‘Job-killing legislation’ has opposite effect
Job-killing legislation has become a rallying cry for opponents of government regulation in recent years.
So what happens when the legislation is passed? A major jobs announcement last week in Muncie suggests such measures might not be as dangerous as suggested.
Sallie Mae, the student loan giant, just announced it will add 200 call center employees at its operations center there. Company officials said 900 jobs will be there by next year.
That reminded us of claims made in 2009, when President Obama and a Democratic-controlled Congress voted to cut Sallie Mae and private banks out of the lucrative federal higher education lending market, where the lenders used taxpayer dollars to originate loans – with repayment guaranteed – and then resold the loans to the Treasury.
Congressman Dan Burton was among the most vocal of critics, charging that jobs would be killed in Fishers and in Muncie, where Sallie Mae had 700 workers.

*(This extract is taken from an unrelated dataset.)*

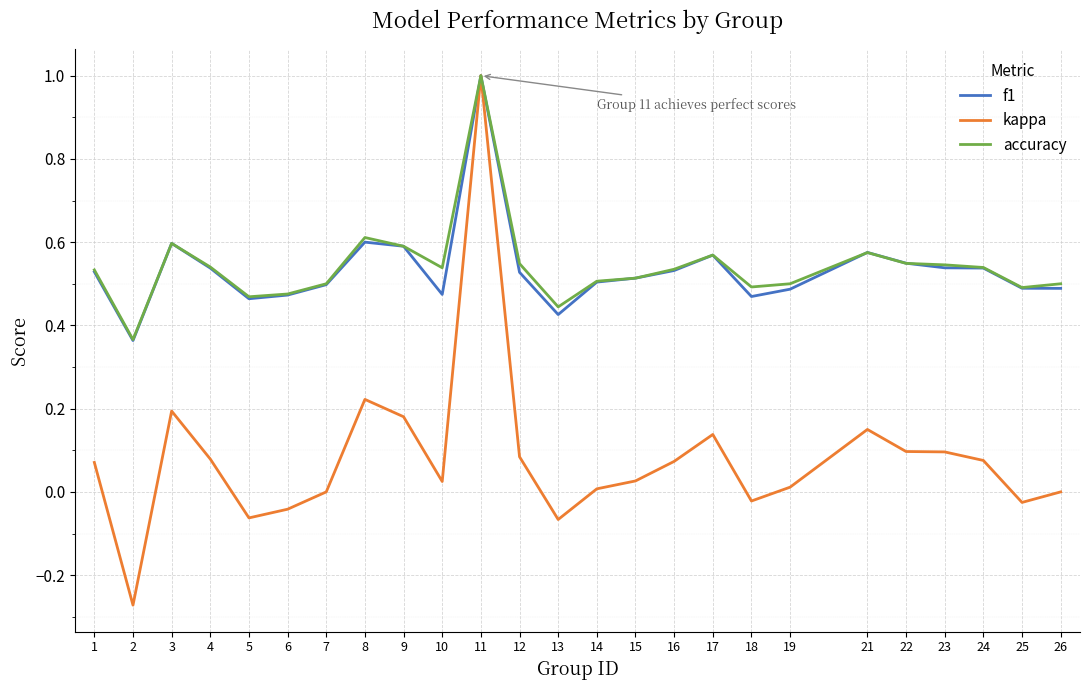

Is the value of accuracy at 17 greater than the value of f1 at 2?

Yes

The company spent $3 million lobbying against the bill.
More than 30,000 private-sector jobs are directly affected by what you’re going to do today, Burton said before the House voted. In the state of Indiana, it’s 2,356 jobs I don’t understand, at a time of economic difficulty, you want to do something that’s going to put more people out of work.
Three years after the legislation was approved over his objections, the revamped student loan program doesn’t seem to have killed many jobs. A spokeswoman for Sallie Mae said last week the company currently has between 2,000 and 2,500 Indiana employees.